But Marguerite's mind had already flown to other things. She was looking at him again with a frown of concentration.
“I am beginning to remember your name,” she said.
“Is it not strange how a name comes back with a face? And I had quite forgotten both your face and your name, Herr ... Herr ... von Holz”—she broke off, and stepped back from him—“von Holzen,” she said slowly. “Then you are the malgamite man?”
“Yes, Fräulein,” he answered, with his grave smile; “I am the malgamite man.”
Marguerite looked at him with a sort of wonder, for she knew enough of the Malgamite scheme to realize that this was a man who ruled all that came near him, against whom her own father and Tony Cornish and Major White and Mrs. Vansittart had been able to do nothing—who in face of all opposition continued calmly to make malgamite, and sell it daily to the world at a preposterous profit, and at the cost only of men's lives.

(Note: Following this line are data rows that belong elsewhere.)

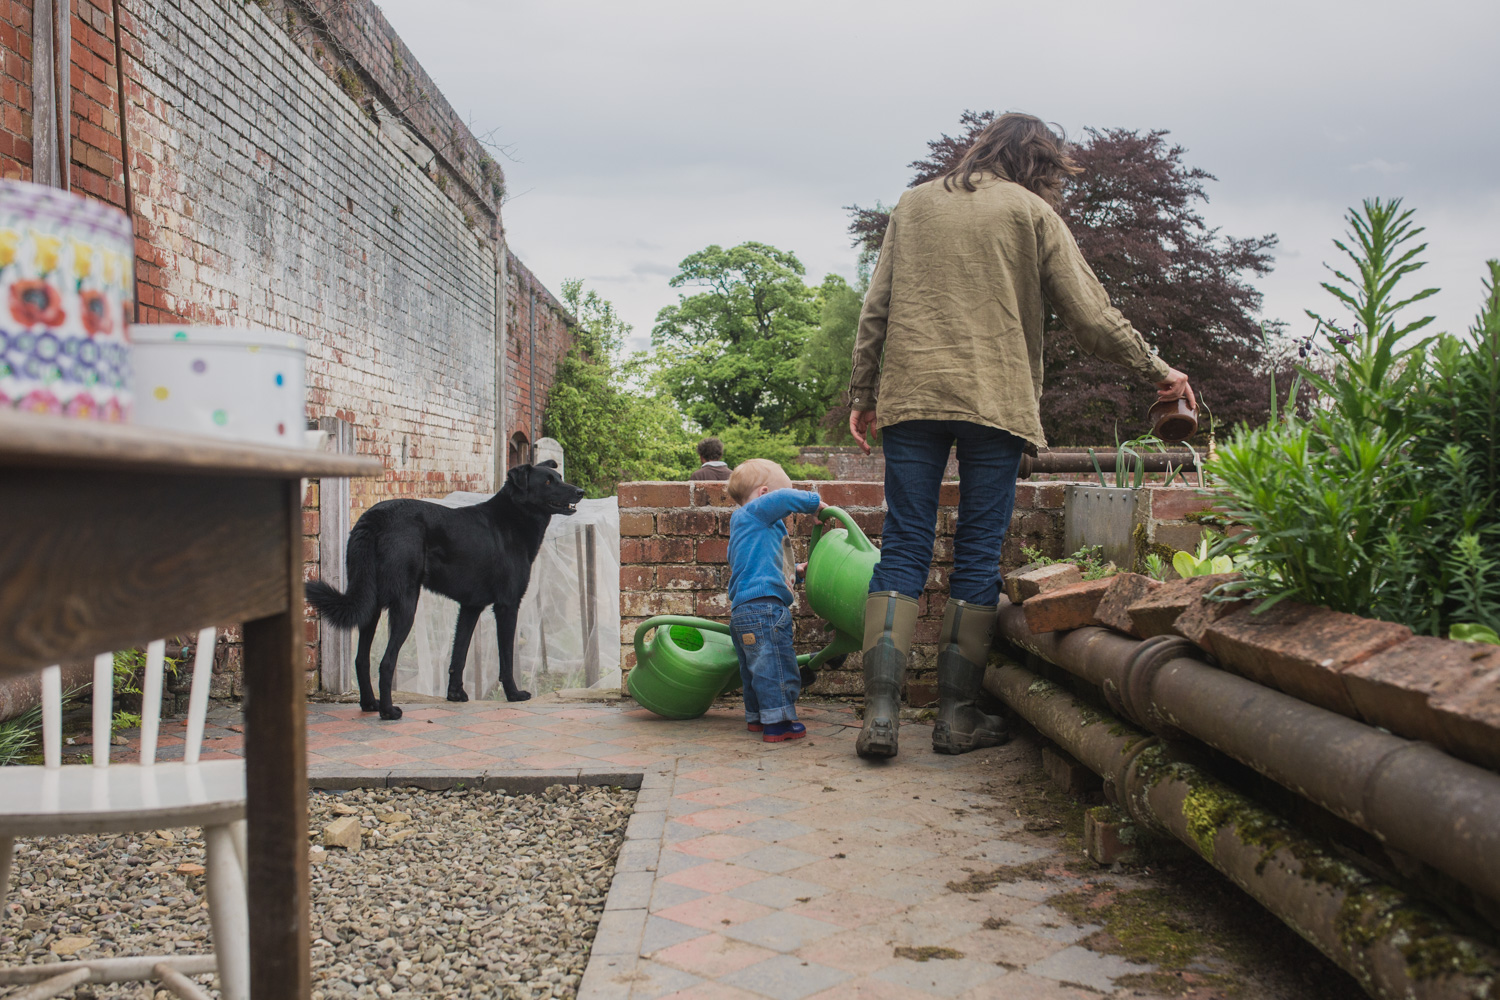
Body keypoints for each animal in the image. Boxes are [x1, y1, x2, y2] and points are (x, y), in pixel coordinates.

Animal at [306, 458, 585, 722]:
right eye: (547, 482)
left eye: (559, 477)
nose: (580, 491)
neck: (513, 516)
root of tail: (373, 517)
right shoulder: (507, 605)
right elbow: (506, 658)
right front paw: (514, 694)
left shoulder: (471, 607)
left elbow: (458, 655)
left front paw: (455, 694)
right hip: (406, 603)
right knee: (386, 662)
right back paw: (388, 711)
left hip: (370, 603)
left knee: (361, 658)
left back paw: (369, 704)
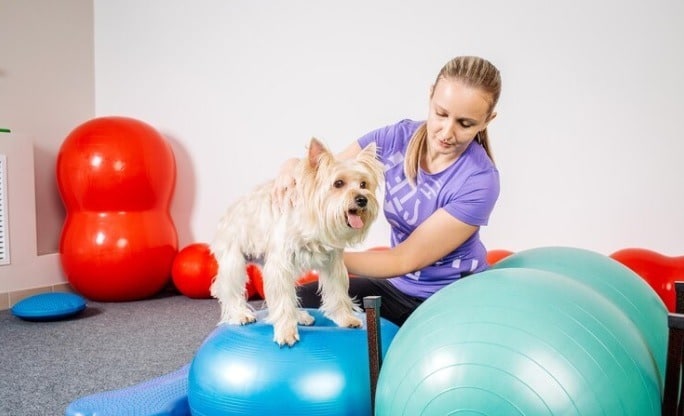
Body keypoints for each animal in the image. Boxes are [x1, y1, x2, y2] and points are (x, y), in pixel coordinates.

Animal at [208, 138, 382, 346]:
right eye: (338, 183)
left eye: (364, 184)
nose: (362, 199)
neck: (313, 219)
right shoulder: (280, 265)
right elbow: (283, 298)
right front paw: (286, 331)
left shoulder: (333, 264)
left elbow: (337, 292)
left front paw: (345, 318)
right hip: (233, 260)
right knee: (228, 289)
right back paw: (240, 314)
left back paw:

“And you, Fräulein, are the daughter of Mr. Wade, the banker?”
“Yes,” she answered, feeling suddenly that she was a schoolgirl again, standing before her master.
“And why are you in The Hague?”
“Oh,” replied Marguerite, hesitating for perhaps the first time in her life, “to enlarge our minds, mein Herr.” She was looking at the paper he held in his hand, and he saw the direction of her glance. In response, he laughed quietly, and held it out towards her.
“Yes,” he said, “you have guessed right. It is the Vorschrift, the prescription for the manufacture of malgamite.”